Electric industrial heating faces a core challenge in the U.S. — the spark gap, or the cost difference between fossil gas and electricity. Cheap domestic gas supplies have undercut the economics of industrial electrification over the past two decades, and while gas prices have been rising over recent months, so have electricity costs.
Underneath these broad averages lie significant regional differences, however. Low spark gaps have spurred electric industrial heating investments in certain parts of the country, according to the American Council for an Energy-Efficient Economy, which tracks such projects across the U.S. And most utilities offer industrial rates and pricing structures that can shift the balance toward electrification.

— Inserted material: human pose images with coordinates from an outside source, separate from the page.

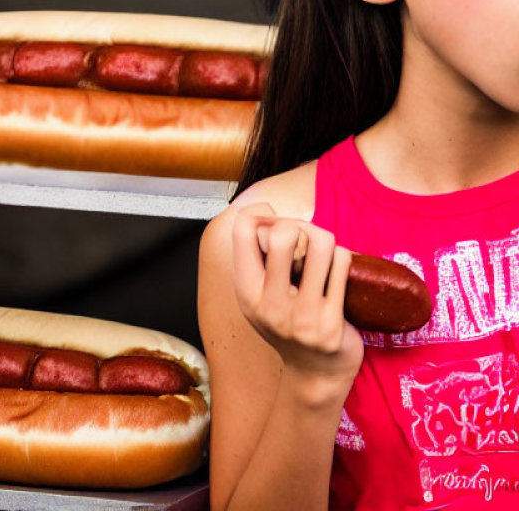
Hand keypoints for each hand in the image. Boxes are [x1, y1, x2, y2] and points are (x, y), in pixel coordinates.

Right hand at [232, 202, 363, 396]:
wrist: (315, 375)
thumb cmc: (288, 324)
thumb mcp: (259, 296)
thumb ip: (257, 260)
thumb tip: (262, 211)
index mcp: (245, 292)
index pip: (243, 230)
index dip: (261, 213)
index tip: (273, 222)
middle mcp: (268, 303)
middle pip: (284, 232)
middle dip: (299, 225)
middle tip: (304, 239)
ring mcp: (301, 315)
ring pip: (320, 243)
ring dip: (325, 239)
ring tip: (323, 251)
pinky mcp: (331, 323)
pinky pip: (342, 265)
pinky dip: (343, 258)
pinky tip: (338, 270)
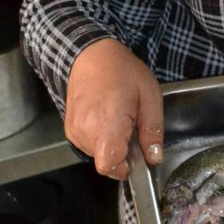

Narrowing the spark gap down to where it encourages industrial electrification relies on two important variables, Kwon said — “making electricity cheaper and making gas more expensive.” Policies that drive up gas costs aren’t exactly a political winner, however. So industrial electrification advocates have focused on making electricity cheaper.
One way to do that is to “give industry access to wholesale electricity rates,” he said. Over the long run, increasingly cheaper renewable energy will drive down electricity costs at large, he explained. But power generated by solar and wind is already quite cheap when it exceeds grid demand. In fact, grid operators are being forced to curtail excess renewable energy at certain times of the year in sun- and wind-rich parts of the country, which sometimes see wholesale electricity prices drop into negative territory.
That’s why industrial electrification proponents are eager for states to create routes for industrial customers to access these cheap wholesale prices, rather than remaining on the retail utility rates that shield customers from these price swings. Access to bulk electricity price differentials is particularly essential for making the business case for thermal-energy storage technologies, which convert electricity to heat and store it for long durations.
In return, big industrial customers can act similarly to utility-scale batteries on the grid, Kwon said — storing excess power when prices are low and using it to reduce their grid demands when power is scarce. That’s already happening in Northern European countries such as Denmark, where variable electricity rates that offer inexpensive off-peak pricing encourage industries to use and store ample wind power, he said. “That’s essential — and that’s a place where we hope states will pick up.”
Just how this concept can be applied depends on what kind of utility rates and energy market structures different states have, Rissman said. For decades, utilities have negotiated special rate structures with particularly large and power-hungry facilities, such as steel furnaces and aluminum smelters. And competitive energy markets like those in Texas, or across some Northeastern and Midwestern states, allow large customers to contract with retail energy providers in ways that let them access wholesale energy market prices, he said.
But these arrangements are largely kept private since they constitute a competitive advantage for the industries that are getting them, he noted. What’s more, rate programs still need to protect factories or facilities from being exposed to the enormous price spikes that can occur at times of power shortage or grid emergency — at least, for all but the handful of industrial players willing to take the risks involved. At the same time, wholesale pricing structures shouldn’t allow industrial customers to avoid paying their fair share of power grid investments or other costs that are bundled into retail rates.
In California, advocates have proposed regulations to allow industrial decarbonization projects to access low-cost renewable energy through some kind of exposure to or pass-through of the state’s wholesale energy market, Cheng said. Last year, state regulators launched a proceeding to explore the potential for such “flexible” rate structures for large industrial companies, she noted. But “it’s pretty early on — we don’t have the answers yet.”